THE HILLS OF CALIFORNIA
by Jez Butterworth
Directed by Sam Mendes
Harold Pinter Theatre, London – until 15 June 2024
https://hillsofcaliforniaplay.com
Jez Butterworth sure likes a long play. His latest, directed by Sam Mendes, clocks in at a full three hours, which makes it shorter than his acclaimed earlier offerings Jerusalem and The Ferryman…but not by very much. Like its siblings, The Hills of California has a fascination with storytelling and the power of invagination to create an escape from frequently fraught lives. Unlike them, it’s a strongly female driven piece, set across two time periods – the 1950s and the freakishly hot UK summer of 1976 – depicting a quartet of sisters, each pretty damaged in their own way.
Despite the title, it isn’t set in California at all, but rather in a rundown Blackpool hotel owned by the sisters’ formidable mother, where every guest room is named after an American state. It’s a theatrical premise ripe with possibilities, and Rob Howell’s gorgeous ramshackle set with multiple staircases rising vertiginously up into the flies offers ample opportunities for eavesdropping or stalking off in a huff. It’s unfortunate though that this is opening so close to another play, and an absolute belter at that, about sisterly relationships in turmoil, Beth Steel’s unmissable Till The Stars Come Down over at the National.

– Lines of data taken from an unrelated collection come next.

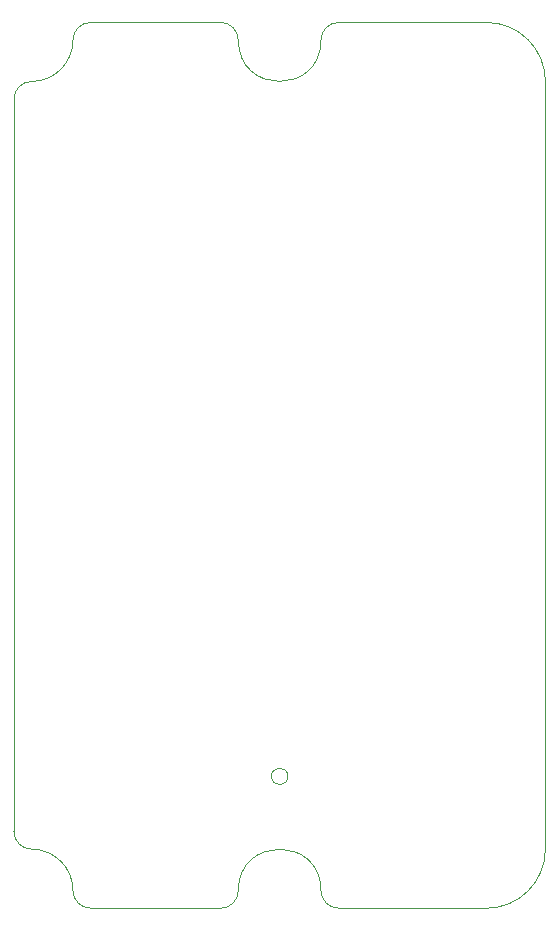
<source format=gbr>
G04 #@! TF.GenerationSoftware,KiCad,Pcbnew,(5.0.0-rc2-dev-107-g49486b83b)*
G04 #@! TF.CreationDate,2018-03-27T00:01:31+08:00*
G04 #@! TF.ProjectId,ebox-i2c-eeprom,65626F782D6932632D656570726F6D2E,rev?*
G04 #@! TF.SameCoordinates,Original*
G04 #@! TF.FileFunction,Profile,NP*
%FSLAX46Y46*%
G04 Gerber Fmt 4.6, Leading zero omitted, Abs format (unit mm)*
G04 Created by KiCad (PCBNEW (5.0.0-rc2-dev-107-g49486b83b)) date 03/27/18 00:01:31*
%MOMM*%
%LPD*%
G01*
G04 APERTURE LIST*
%ADD10C,0.100000*%
G04 APERTURE END LIST*
D10*
X23200537Y-63840000D02*
G75*
G03X23200537Y-63840000I-700000J0D01*
G01*
X27500000Y0D02*
X40000000Y0D01*
X26000000Y-1500000D02*
G75*
G02X27500000Y0I1500000J0D01*
G01*
X17500000Y0D02*
G75*
G02X19000000Y-1500000I0J-1500000D01*
G01*
X6500000Y0D02*
X17500000Y0D01*
X5000000Y-1500000D02*
G75*
G02X6500000Y0I1500000J0D01*
G01*
X27500000Y-75000000D02*
G75*
G02X26000000Y-73500000I0J1500000D01*
G01*
X1500000Y-70000000D02*
G75*
G02X0Y-68500000I0J1500000D01*
G01*
X0Y-6500000D02*
G75*
G02X1500000Y-5000000I1500000J0D01*
G01*
X0Y-68500000D02*
X0Y-6500000D01*
X1500000Y-70000000D02*
G75*
G02X5000000Y-73500000I0J-3500000D01*
G01*
X6500000Y-75000000D02*
G75*
G02X5000000Y-73500000I0J1500000D01*
G01*
X45000000Y-5000000D02*
X45000000Y-70000000D01*
X17500000Y-75000000D02*
X6500000Y-75000000D01*
X45000000Y-70000000D02*
G75*
G02X40000000Y-75000000I-5000000J0D01*
G01*
X19000000Y-73500000D02*
G75*
G02X26000000Y-73500000I3500000J0D01*
G01*
X5000000Y-1500000D02*
G75*
G02X1500000Y-5000000I-3500000J0D01*
G01*
X40000000Y-75000000D02*
X27500000Y-75000000D01*
X19000000Y-73500000D02*
G75*
G02X17500000Y-75000000I-1500000J0D01*
G01*
X40000000Y0D02*
G75*
G02X45000000Y-5000000I0J-5000000D01*
G01*
X26000000Y-1500000D02*
G75*
G02X19000000Y-1500000I-3500000J0D01*
G01*
M02*

</source>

The Hills of California isn’t unmissable: but it contains a lot to enjoy, as well as a certain amount of head-scratching stuff. It’s an unwieldy piece with the bulk of the drama and, to be honest, most of the enjoyment arriving after the interval which comes at the one hour mark. That first sixty minutes aren’t exactly hard to sit through but neither are they particularly compelling. This is a real slow burner, but stick with it as the second and third acts really up the dramatic stakes.
Some of Butterworth’s dialogue is brilliant (Ophelia Lovibond’s Ruby has a bracingly bitter, expletive-strewn speech about the challenges of parenting, observing amongst other things that having four year olds is like living with drunk dwarves, that verges on genius) and the delineation between the way the characters speak in the different time periods is exquisitely done, as is the correlation of personality traits between the older and younger versions of the central sisters. The young women are aspiring singers (excellent work on the musical aspects from Nick Powell and Candida Caldicot) and the play touches on the seedier side of showbiz, and sets the girls mother Veronica (Laura Donnelly) up as a sort of Northern Mama Rose.
The script is at its most intriguing, and most harrowing, when it deals with suggestions of child abuse and the way it stunts lives. The dynamic between the contrasting sisters is convincingly done (and beautifully acted) but there are a couple of details and scenes, usually involving the male characters, that feel extraneous. The Ferryman felt similarly baggy, unless you were a fan of all the Irish tropes, and of all Butterworth’s longer works, I feel that Jerusalem is the only one that truly justifies the punishing running time.
Mendes’s staging includes some surprisingly clumsy blocking, but is flawlessly performed right across the board. Lovibond is a multi-layered revelation as witty but deceptively delicate Ruby. Her comic timing is magnificent and when she ups the emotional ante she sears the heart: it’s a truly wonderful performance. Helena Wilson draws a tender, haunting portrait of the sister left behind to tend to mother and Leanne Best makes something vivid, vital and often hilarious out of flashy, vulgar, opinionated but strangely likeable Gloria. Playing dual roles, Donnelly impressively suggests the steel and the desperation in their flinty mother and captures unerringly the drawling wildness of an Americanised, long absent family member, despite the slightly clichéd ‘1970s hippie chick’ nature of the writing Butterworth has given her.
Lara McDonnell, Nancy Allsopp, Nicola Turner and Sophie Ally do lovely work as the younger versions of the sisters, and are all fabulous singers. Bryan Dick and Shaun Dooley make strong, humorous impressions as the sometimes unfortunate men who loom large in their lives. There isn’t a false note in any of the performances from a large cast.
Hugely watchable though it is, one of the ultimate take aways from The Hills of California is that there’s no essential point to it. There are more urgent dramas about family relationships and the passage of time, and the whole thing could benefit from losing about half an hours playing time. Still, the characters and especially the performances command the attention. It’s not the soaring triumph that the name of the playwright and director might have led one to expect, but it’s certainly not a dud either. Approach with managed expectations and you’ll have a good evening.